Task brief. Output, exactly and in full, the entries that appear below.

Given data.
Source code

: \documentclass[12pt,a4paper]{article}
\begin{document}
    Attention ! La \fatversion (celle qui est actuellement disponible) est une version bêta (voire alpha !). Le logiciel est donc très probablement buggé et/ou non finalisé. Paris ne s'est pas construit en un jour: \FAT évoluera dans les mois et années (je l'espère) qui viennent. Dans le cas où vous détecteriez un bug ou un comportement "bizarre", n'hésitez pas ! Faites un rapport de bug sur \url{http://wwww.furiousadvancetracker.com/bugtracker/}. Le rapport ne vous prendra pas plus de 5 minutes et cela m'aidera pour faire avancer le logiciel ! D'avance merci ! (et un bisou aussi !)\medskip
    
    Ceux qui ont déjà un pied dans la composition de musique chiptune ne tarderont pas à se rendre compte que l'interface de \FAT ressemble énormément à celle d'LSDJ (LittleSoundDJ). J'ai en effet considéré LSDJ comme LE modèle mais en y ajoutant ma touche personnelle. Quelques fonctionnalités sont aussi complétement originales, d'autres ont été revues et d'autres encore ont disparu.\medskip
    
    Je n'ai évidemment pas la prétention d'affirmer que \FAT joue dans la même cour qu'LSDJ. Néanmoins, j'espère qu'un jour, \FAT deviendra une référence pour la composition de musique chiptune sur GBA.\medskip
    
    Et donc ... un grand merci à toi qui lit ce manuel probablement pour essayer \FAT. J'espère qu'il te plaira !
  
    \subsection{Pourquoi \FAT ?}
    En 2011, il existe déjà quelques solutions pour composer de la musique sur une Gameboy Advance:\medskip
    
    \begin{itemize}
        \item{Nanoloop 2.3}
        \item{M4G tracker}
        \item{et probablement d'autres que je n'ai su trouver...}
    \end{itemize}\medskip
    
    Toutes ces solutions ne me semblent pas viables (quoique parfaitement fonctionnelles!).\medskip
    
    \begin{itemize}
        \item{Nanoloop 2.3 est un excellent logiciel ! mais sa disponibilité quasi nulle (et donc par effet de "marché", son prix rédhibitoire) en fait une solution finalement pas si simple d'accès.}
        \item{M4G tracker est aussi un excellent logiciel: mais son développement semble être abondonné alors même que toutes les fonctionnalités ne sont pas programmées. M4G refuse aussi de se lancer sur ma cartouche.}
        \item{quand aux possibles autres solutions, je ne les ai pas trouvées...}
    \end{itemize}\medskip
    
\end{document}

Reply to the task.
Source code

: \documentclass[12pt,a4paper]{article}
\begin{document}
    Attention ! La \fatversion (celle qui est actuellement disponible) est une version bêta (voire alpha !). Le logiciel est donc très probablement buggé et/ou non finalisé. Paris ne s'est pas construit en un jour: \FAT évoluera dans les mois et années (je l'espère) qui viennent. Dans le cas où vous détecteriez un bug ou un comportement "bizarre", n'hésitez pas ! Faites un rapport de bug sur \url{http://wwww.furiousadvancetracker.com/bugtracker/}. Le rapport ne vous prendra pas plus de 5 minutes et cela m'aidera pour faire avancer le logiciel ! D'avance merci ! (et un bisou aussi !)\medskip
    
    Ceux qui ont déjà un pied dans la composition de musique chiptune ne tarderont pas à se rendre compte que l'interface de \FAT ressemble énormément à celle d'LSDJ (LittleSoundDJ). J'ai en effet considéré LSDJ comme LE modèle mais en y ajoutant ma touche personnelle. Quelques fonctionnalités sont aussi complétement originales, d'autres ont été revues et d'autres encore ont disparu.\medskip
    
    Je n'ai évidemment pas la prétention d'affirmer que \FAT joue dans la même cour qu'LSDJ. Néanmoins, j'espère qu'un jour, \FAT deviendra une référence pour la composition de musique chiptune sur GBA.\medskip
    
    Et donc ... un grand merci à toi qui lit ce manuel probablement pour essayer \FAT. J'espère qu'il te plaira !
  
    \subsection{Pourquoi \FAT ?}
    En 2011, il existe déjà quelques solutions pour composer de la musique sur une Gameboy Advance:\medskip
    
    \begin{itemize}
        \item{Nanoloop 2.3}
        \item{M4G tracker}
        \item{et probablement d'autres que je n'ai su trouver...}
    \end{itemize}\medskip
    
    Toutes ces solutions ne me semblent pas viables (quoique parfaitement fonctionnelles!).\medskip
    
    \begin{itemize}
        \item{Nanoloop 2.3 est un excellent logiciel ! mais sa disponibilité quasi nulle (et donc par effet de "marché", son prix rédhibitoire) en fait une solution finalement pas si simple d'accès.}
        \item{M4G tracker est aussi un excellent logiciel: mais son développement semble être abondonné alors même que toutes les fonctionnalités ne sont pas programmées. M4G refuse aussi de se lancer sur ma cartouche.}
        \item{quand aux possibles autres solutions, je ne les ai pas trouvées...}
    \end{itemize}\medskip
    
\end{document}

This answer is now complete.